Text excerpt below:

Original Reading Schedule:
November
27 – Copyright & Contract (Casebook pp. 605-608;
614-620; 629-639)
November 29 – Technological Protections for Copyrighted Works (Casebook
pp. 657-670; 680-690)
Our schedule got messed up a bit because Professor Wong got sick, but I sticking to my topic for the week: DRM and the DMCA. Brian's critique might not come until after our class next Tuesday. This is, of course, coming out before the article on fair use and that is in part because fair use is such a huge topic and in part because of Thanksgiving.
I also want to address briefly why I am covering the DMCA again instead of the seemingly more pertinent issue of Creative Commons and contracts. The reason I am not tackling the contract issue is mainly twofold:
That said, "An effective understanding of copyight law...requires an appreciation of the many dimensions of the intersection of copyright and contract" (Page 605). There are plenty of places to learn about contracts, but I don't spend much time collecting resources in the resources section. As always, if you want more resources, just let Brian and I know and we'll see what we can do!

End of Text excerpt.
Records below:

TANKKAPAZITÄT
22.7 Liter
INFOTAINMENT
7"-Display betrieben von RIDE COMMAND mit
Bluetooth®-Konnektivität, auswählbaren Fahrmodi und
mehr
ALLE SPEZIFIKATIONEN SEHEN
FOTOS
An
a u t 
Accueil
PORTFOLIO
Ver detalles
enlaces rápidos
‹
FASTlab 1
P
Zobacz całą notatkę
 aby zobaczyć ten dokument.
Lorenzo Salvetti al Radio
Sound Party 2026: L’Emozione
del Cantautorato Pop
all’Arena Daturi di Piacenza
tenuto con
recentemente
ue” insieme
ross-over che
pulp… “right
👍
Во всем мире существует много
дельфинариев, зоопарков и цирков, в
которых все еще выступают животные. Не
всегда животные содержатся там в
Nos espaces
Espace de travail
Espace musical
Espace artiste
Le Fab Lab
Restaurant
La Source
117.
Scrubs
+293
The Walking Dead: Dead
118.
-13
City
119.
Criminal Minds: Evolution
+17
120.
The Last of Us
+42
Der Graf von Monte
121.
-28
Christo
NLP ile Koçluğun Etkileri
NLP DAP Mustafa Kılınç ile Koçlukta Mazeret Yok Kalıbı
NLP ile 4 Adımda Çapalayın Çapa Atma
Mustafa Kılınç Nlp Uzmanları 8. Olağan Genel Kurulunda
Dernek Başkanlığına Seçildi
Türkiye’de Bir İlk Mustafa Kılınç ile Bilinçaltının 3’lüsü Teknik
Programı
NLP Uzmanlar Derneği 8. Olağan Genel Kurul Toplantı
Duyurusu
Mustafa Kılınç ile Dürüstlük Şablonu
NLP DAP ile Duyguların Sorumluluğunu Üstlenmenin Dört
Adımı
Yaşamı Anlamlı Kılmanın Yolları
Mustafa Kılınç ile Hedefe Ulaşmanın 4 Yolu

End of Records.

Work instructions -
**a.** According to the reading schedule post, which casebook pages are assigned for November 29?
**b.** Reproduce the listing verbatim, from its first line through the line that contains "del Cantautorato Pop".

Answer list -
**a.** Pages 657-670 and 680-690.

**b.**
TANKKAPAZITÄT
22.7 Liter
INFOTAINMENT
7"-Display betrieben von RIDE COMMAND mit
Bluetooth®-Konnektivität, auswählbaren Fahrmodi und
mehr
ALLE SPEZIFIKATIONEN SEHEN
FOTOS
An
a u t 
Accueil
PORTFOLIO
Ver detalles
enlaces rápidos
‹
FASTlab 1
P
Zobacz całą notatkę
 aby zobaczyć ten dokument.
Lorenzo Salvetti al Radio
Sound Party 2026: L’Emozione
del Cantautorato Pop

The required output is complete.